Am kommenden Sonntag wird es ein Jahr her sein, dass der 17-jährige Niklas nach einem Faustschlag und einem Fußtritt ins Gesicht gestorben war. Kunkel schilderte noch einmal die Tat, so wie sie durch die Zeugenaussagen rekonstruiert werden konnte. Niklas, seine Schwester, sein bester Freund Ibrahim und eine andere Freundin steigen im Zentrum von Bad Godesberg aus dem Bus. Die Mädchen wollen nach Hause, die Jungs müssen noch umsteigen.

Die Mädchen wollen nicht direkt am Rondell vorbeigehen, weil dort eine Gruppe junger Männer herumlungert und nehmen einen kleinen Umweg. Niklas und Ibrahim gehen jedoch direkt an der Gruppe vorbei.

◆ **Bereitgestellte Zeilen**:
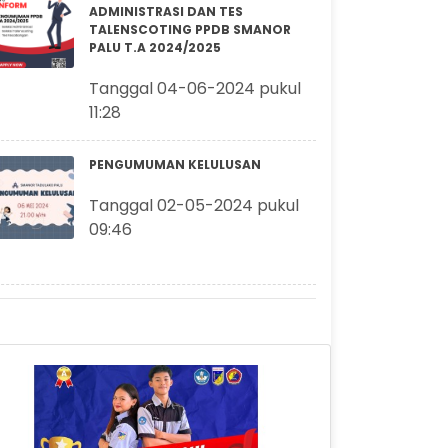
ADMINISTRASI DAN TES
TALENSCOTING PPDB SMANOR
PALU T.A 2024/2025
Tanggal 04-06-2024 pukul
11:28
PENGUMUMAN KELULUSAN
Tanggal 02-05-2024 pukul
09:46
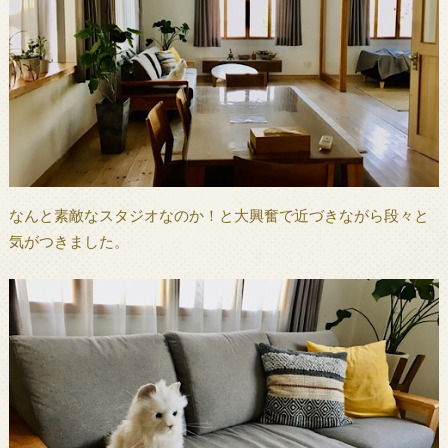
なんと素敵なスタジオなのか！と大興奮で近づきながら段々と
気がつきました。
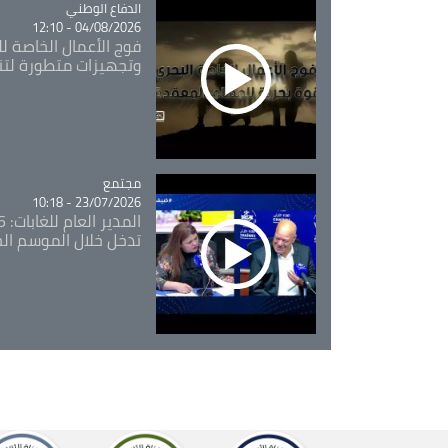
Catégorie
الدفاع الوطني
04/08/2026 - 12:10
فوج الأعمال الخاصة لل
وتجهيزات متطورة لتن
مجتمع
Catégorie
23/07/2026 - 10:18
تدخل خلال الموسم ال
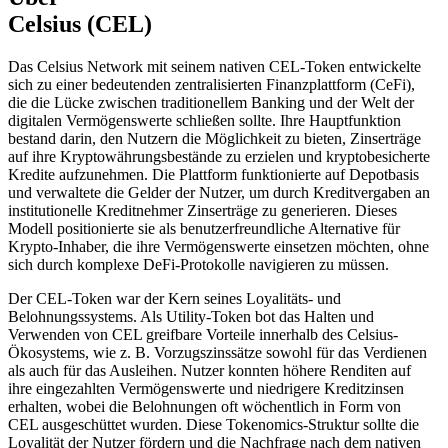
Celsius (CEL)
Das Celsius Network mit seinem nativen CEL-Token entwickelte
sich zu einer bedeutenden zentralisierten Finanzplattform (CeFi),
die die Lücke zwischen traditionellem Banking und der Welt der
digitalen Vermögenswerte schließen sollte. Ihre Hauptfunktion
bestand darin, den Nutzern die Möglichkeit zu bieten, Zinserträge
auf ihre Kryptowährungsbestände zu erzielen und kryptobesicherte
Kredite aufzunehmen. Die Plattform funktionierte auf Depotbasis
und verwaltete die Gelder der Nutzer, um durch Kreditvergaben an
institutionelle Kreditnehmer Zinserträge zu generieren. Dieses
Modell positionierte sie als benutzerfreundliche Alternative für
Krypto-Inhaber, die ihre Vermögenswerte einsetzen möchten, ohne
sich durch komplexe DeFi-Protokolle navigieren zu müssen.
Der CEL-Token war der Kern seines Loyalitäts- und
Belohnungssystems. Als Utility-Token bot das Halten und
Verwenden von CEL greifbare Vorteile innerhalb des Celsius-
Ökosystems, wie z. B. Vorzugszinssätze sowohl für das Verdienen
als auch für das Ausleihen. Nutzer konnten höhere Renditen auf
ihre eingezahlten Vermögenswerte und niedrigere Kreditzinsen
erhalten, wobei die Belohnungen oft wöchentlich in Form von
CEL ausgeschüttet wurden. Diese Tokenomics-Struktur sollte die
Loyalität der Nutzer fördern und die Nachfrage nach dem nativen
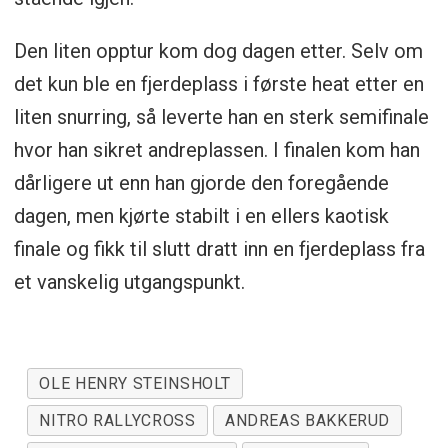
Den liten opptur kom dog dagen etter. Selv om
det kun ble en fjerdeplass i første heat etter en
liten snurring, så leverte han en sterk semifinale
hvor han sikret andreplassen. I finalen kom han
dårligere ut enn han gjorde den foregående
dagen, men kjørte stabilt i en ellers kaotisk
finale og fikk til slutt dratt inn en fjerdeplass fra
et vanskelig utgangspunkt.
OLE HENRY STEINSHOLT
NITRO RALLYCROSS
ANDREAS BAKKERUD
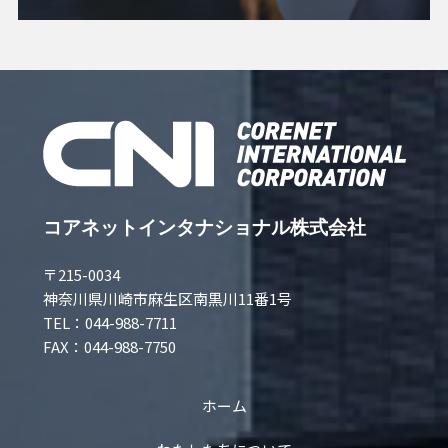
コアネットインタナショナル株式会社
〒215-0034
神奈川県川崎市麻生区南黒川11番1号
TEL：044-988-7711
FAX：044-988-7750
ホーム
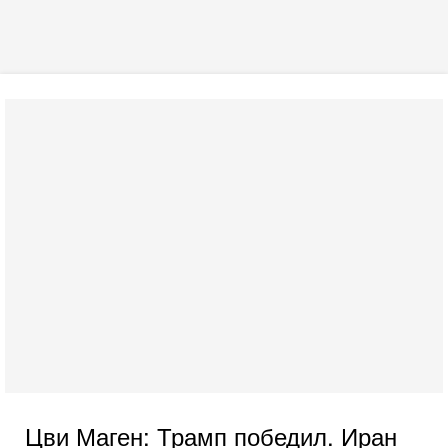
Цви Маген: Трамп победил. Иран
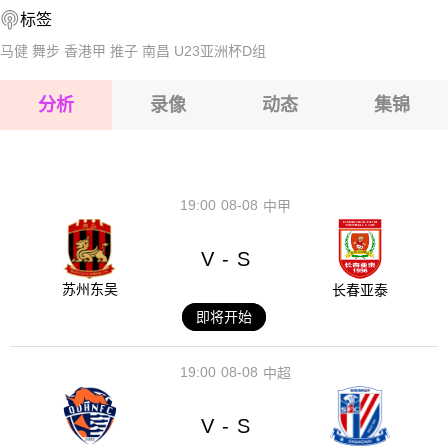
标签
2026-08-16 【阿鲁巴联】 西奥VSSV独星
马健
舞步
香港甲
推子
南昌
U23亚洲杯D组
2026-08-16 【阿鲁巴联】 西奥VSSV独星
分析
录像
动态
集锦
2026-08-16 【阿鲁巴联】 西奥VSSV独星
2026-08-16 【阿鲁巴联】 西奥VSSV独星
19:00
08-08
中甲
V
S
-
苏州东吴
长春亚泰
即将开始
19:00
08-08
中超
V
S
-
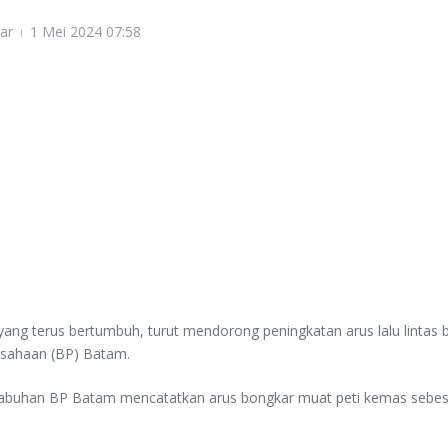
ar
1 Mei 2024
07:58
 terus bertumbuh, turut mendorong peningkatan arus lalu lintas
usahaan (BP) Batam.
abuhan BP Batam mencatatkan arus bongkar muat peti kemas sebesar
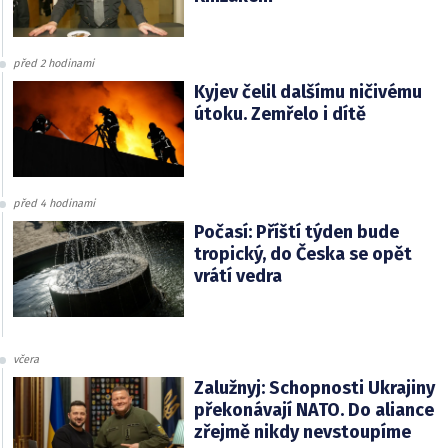
před 2 hodinami
Kyjev čelil dalšímu ničivému
útoku. Zemřelo i dítě
před 4 hodinami
Počasí: Příští týden bude
tropický, do Česka se opět
vrátí vedra
včera
Zalužnyj: Schopnosti Ukrajiny
překonávají NATO. Do aliance
zřejmě nikdy nevstoupíme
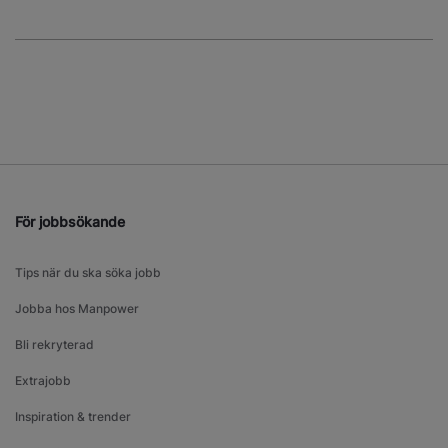
För jobbsökande
Tips när du ska söka jobb
Jobba hos Manpower
Bli rekryterad
Extrajobb
Inspiration & trender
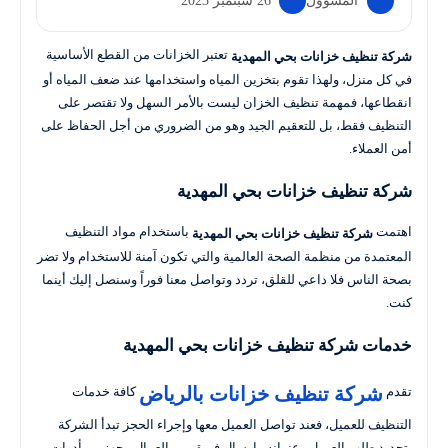
المسؤول
26 سبتمبر 2023
تعتبر الخزانات من القطع الأساسية
شركة تنظيف خزانات بحي المهدية
في كل منزل، ولهذا تقوم بتخزين المياه واستخدامها عند ضعف المياه أو
انقطاعها، فمهمة تنظيف الخزان ليست بالأمر السهل ولا تقتصر على
التنظيف فقط، بل للتعقيم الجيد وهو من الضروري من أجل الحفاظ على
أمن العملاء.
شركة تنظيف خزانات بحي المهدية
اهتمت
باستخدام مواد التنظيف
شركة تنظيف خزانات بحي المهدية
المعتمدة من منظمة الصحة العالمية والتي تكون آمنة للاستخدام ولا تضر
بصحة الناس فلا داعي للقلق، تردد وتواصل معنا فوراً وسنصل إليك أينما
كنت.
خدمات شركة تنظيف خزانات بحي المهدية
شركة تنظيف خزانات بالرياض
تقدم
كافة خدمات
التنظيف للعميل، فعند تواصل العميل معها وإجراء الحجز تبدأ الشركة
بتحديد طلب العميل وعنوانه وإرسال فريق من العمال مجهزين بأدوات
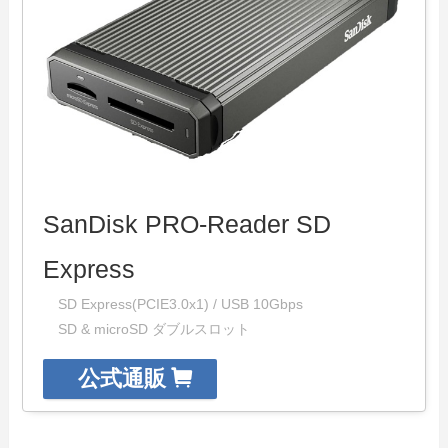
SanDisk PRO-Reader SD
Express
SD Express(PCIE3.0x1) / USB 10Gbps
SD & microSD ダブルスロット
公式通販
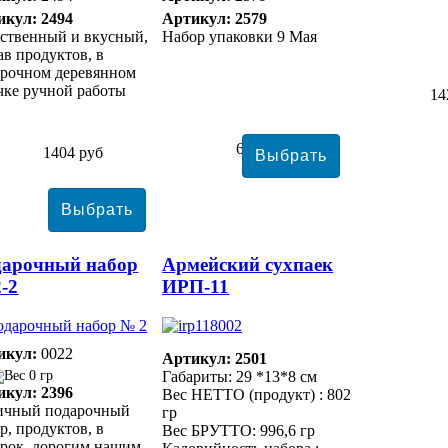
икул: 2494
Артикул: 2579
ственный и вкусный,
Набор упаковки 9 Мая
ав продуктов, в
арочном деревянном
ке ручной работы
14
6355 руб
1404 руб
дарочный набор
Армейский сухпаек
-2
ИРП-11
икул:
0022
Артикул: 2501
0 гр
Габариты: 29 *13*8 см
икул: 2396
Вес НЕТТО (продукт) : 802
ичный подарочный
гр
р, продуктов, в
Вес БРУТТО: 996,6 гр
рок, дорогим нашим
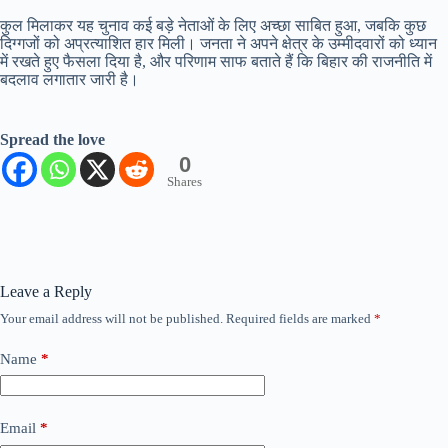
कुल मिलाकर यह चुनाव कई बड़े नेताओं के लिए अच्छा साबित हुआ, जबकि कुछ
दिग्गजों को अप्रत्याशित हार मिली। जनता ने अपने क्षेत्र के उम्मीदवारों को ध्यान
में रखते हुए फैसला दिया है, और परिणाम साफ बताते हैं कि बिहार की राजनीति में
बदलाव लगातार जारी है।
Spread the love
0
Shares
Leave a Reply
Your email address will not be published.
Required fields are marked
*
Name
*
Email
*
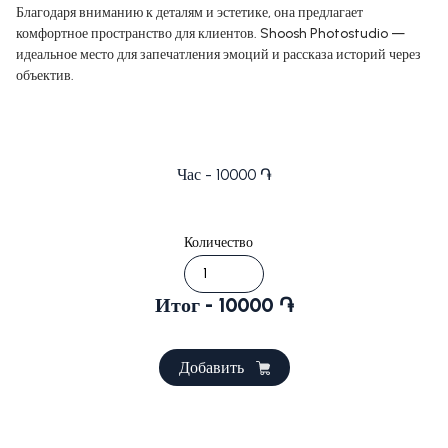
Благодаря вниманию к деталям и эстетике, она предлагает
комфортное пространство для клиентов. Shoosh Photostudio —
идеальное место для запечатления эмоций и рассказа историй через
объектив.
Час - 10000 ֏
Количество
Итог - 10000 ֏
Добавить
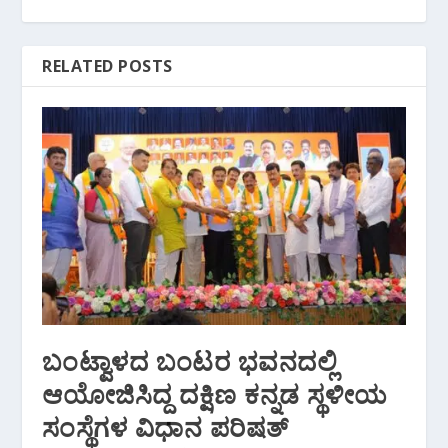
RELATED POSTS
ಬಂಟ್ವಾಳದ ಬಂಟರ ಭವನದಲ್ಲಿ
ಆಯೋಜಿಸಿದ್ದ ದಕ್ಷಿಣ ಕನ್ನಡ ಸ್ಥಳೀಯ
ಸಂಸ್ಥೆಗಳ ವಿಧಾನ ಪರಿಷತ್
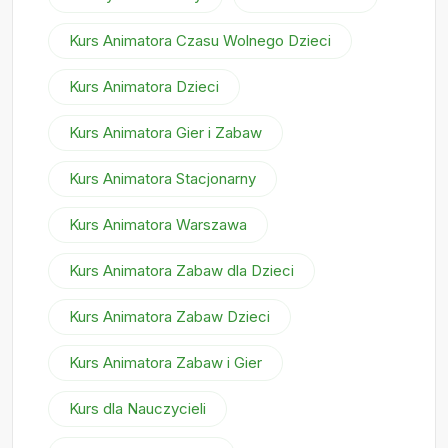
Kurs Animatora Czasu Wolnego Dzieci
Kurs Animatora Dzieci
Kurs Animatora Gier i Zabaw
Kurs Animatora Stacjonarny
Kurs Animatora Warszawa
Kurs Animatora Zabaw dla Dzieci
Kurs Animatora Zabaw Dzieci
Kurs Animatora Zabaw i Gier
Kurs dla Nauczycieli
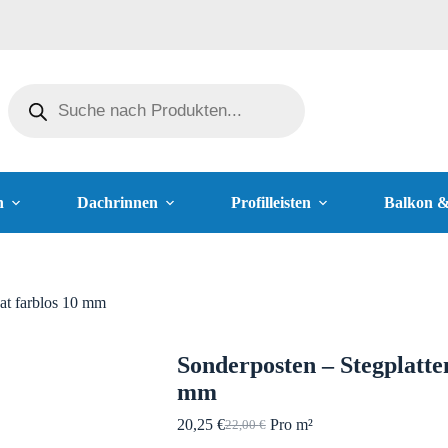
n
Dachrinnen
Profilleisten
Balkon 
at farblos 10 mm
Sonderposten – Stegplatte
mm
20,25
€
Pro m²
22,00
€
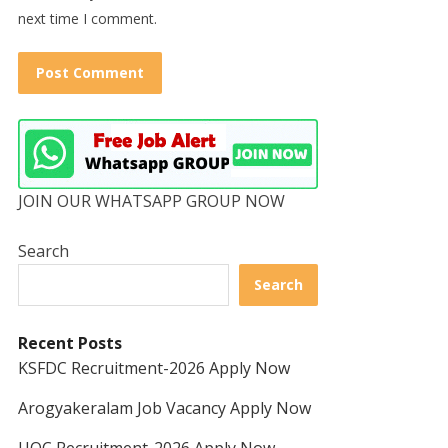
next time I comment.
JOIN OUR WHATSAPP GROUP NOW
Search
Search
Recent Posts
KSFDC Recruitment-2026 Apply Now
Arogyakeralam Job Vacancy Apply Now
UOC Recruitment-2026 Apply Now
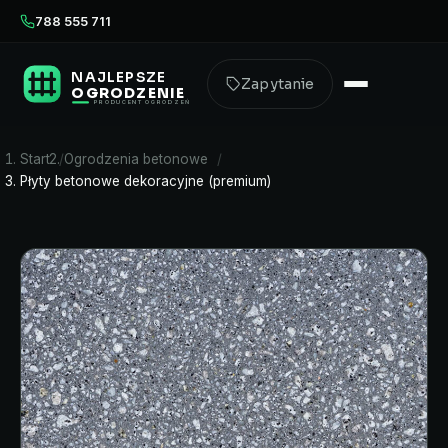
788 555 711
NAJLEPSZE
Zapytanie
OGRODZENIE
PRODUCENT OGRODZEŃ
Start
Ogrodzenia betonowe
Płyty betonowe dekoracyjne (premium)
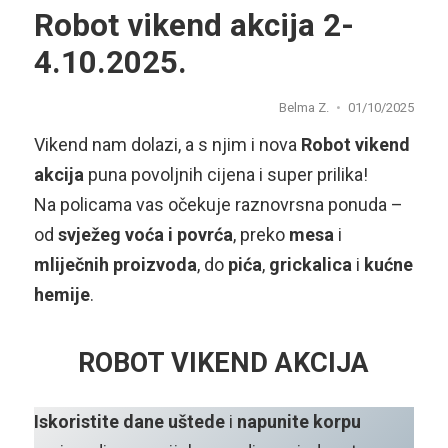
Robot vikend akcija 2-
4.10.2025.
Belma Z.
01/10/2025
Vikend nam dolazi, a s njim i nova
Robot vikend
akcija
puna povoljnih cijena i super prilika!
Na policama vas očekuje raznovrsna ponuda –
od
svježeg voća i povrća
, preko
mesa
i
mliječnih
proizvoda
, do
pića
,
grickalica
i
kućne
hemije
.
ROBOT VIKEND AKCIJA
Iskoristite dane uštede
i
napunite korpu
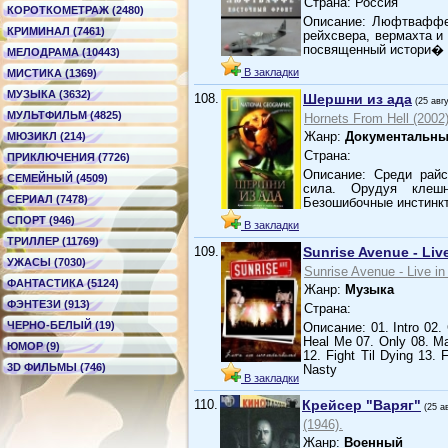
Страна: Россия
КОРОТКОМЕТРАЖ (2480)
Описание: Люфтваффе 
КРИМИНАЛ (7461)
рейхсвера, вермахта 
посвященный истори�
МЕЛОДРАМА (10443)
В закладки
МИСТИКА (1369)
МУЗЫКА (3632)
108.
Шершни из ада
(25 авг
МУЛЬТФИЛЬМ (4825)
Hornets From Hell (2002)
Жанр:
Документальн
МЮЗИКЛ (214)
Страна:
ПРИКЛЮЧЕНИЯ (7726)
Описание: Среди райс
СЕМЕЙНЫЙ (4509)
сила. Орудуя клеш
СЕРИАЛ (7478)
Безошибочные инстинк
СПОРТ (946)
В закладки
ТРИЛЛЕР (11769)
109.
Sunrise Avenue - Liv
УЖАСЫ (7030)
Sunrise Avenue - Live in
ФАНТАСТИКА (5124)
Жанр:
Музыка
ФЭНТЕЗИ (913)
Страна:
ЧЕРНО-БЕЛЫЙ (19)
Описание: 01. Intro 02
Heal Me 07. Only 08. Ma
ЮМОР (9)
12. Fight Til Dying 13.
3D ФИЛЬМЫ (746)
Nasty
В закладки
110.
Крейсер "Варяг"
(25 а
(1946).
Жанр:
Военный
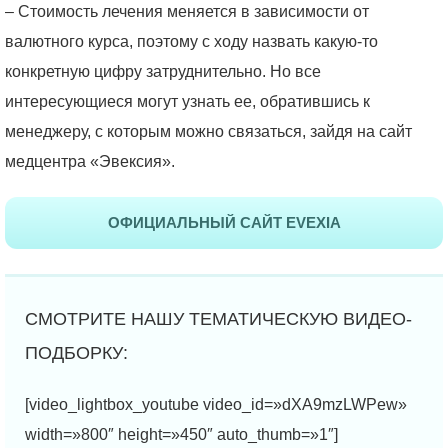
– Стоимость лечения меняется в зависимости от
валютного курса, поэтому с ходу назвать какую-то
конкретную цифру затруднительно. Но все
интересующиеся могут узнать ее, обратившись к
менеджеру, с которым можно связаться, зайдя на сайт
медцентра «Эвексия».
ОФИЦИАЛЬНЫЙ САЙТ EVEXIA
[video_lightbox_youtube video_id=»dXA9mzLWPew»
width=»800″ height=»450″ auto_thumb=»1″]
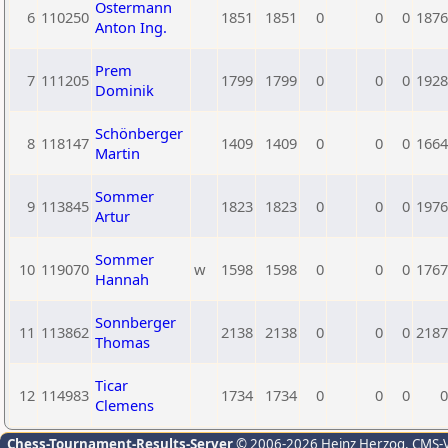
Ostermann
6
110250
1851
1851
0
0
0
1876
Anton Ing.
Prem
7
111205
1799
1799
0
0
0
1928
Dominik
Schönberger
8
118147
1409
1409
0
0
0
1664
Martin
Sommer
9
113845
1823
1823
0
0
0
1976
Artur
Sommer
10
119070
w
1598
1598
0
0
0
1767
Hannah
Sonnberger
11
113862
2138
2138
0
0
0
2187
Thomas
Ticar
12
114983
1734
1734
0
0
0
0
Clemens
Chess-Tournament-Results-Server
© 2006-2026 Heinz Herzog
, CMS-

◆ **Aufgabe**:
Schreibe aus dem Bericht über den Tod von Niklas alles von „Am kommenden Sonntag“ bis hinunter zu „der Gruppe vorbei.“ noch einmal ab und benenne dabei „Ibrahim“ in „Jonas“ um.

◆ **Antwort**:
Am kommenden Sonntag wird es ein Jahr her sein, dass der 17-jährige Niklas nach einem Faustschlag und einem Fußtritt ins Gesicht gestorben war. Kunkel schilderte noch einmal die Tat, so wie sie durch die Zeugenaussagen rekonstruiert werden konnte. Niklas, seine Schwester, sein bester Freund Jonas und eine andere Freundin steigen im Zentrum von Bad Godesberg aus dem Bus. Die Mädchen wollen nach Hause, die Jungs müssen noch umsteigen.

Die Mädchen wollen nicht direkt am Rondell vorbeigehen, weil dort eine Gruppe junger Männer herumlungert und nehmen einen kleinen Umweg. Niklas und Jonas gehen jedoch direkt an der Gruppe vorbei.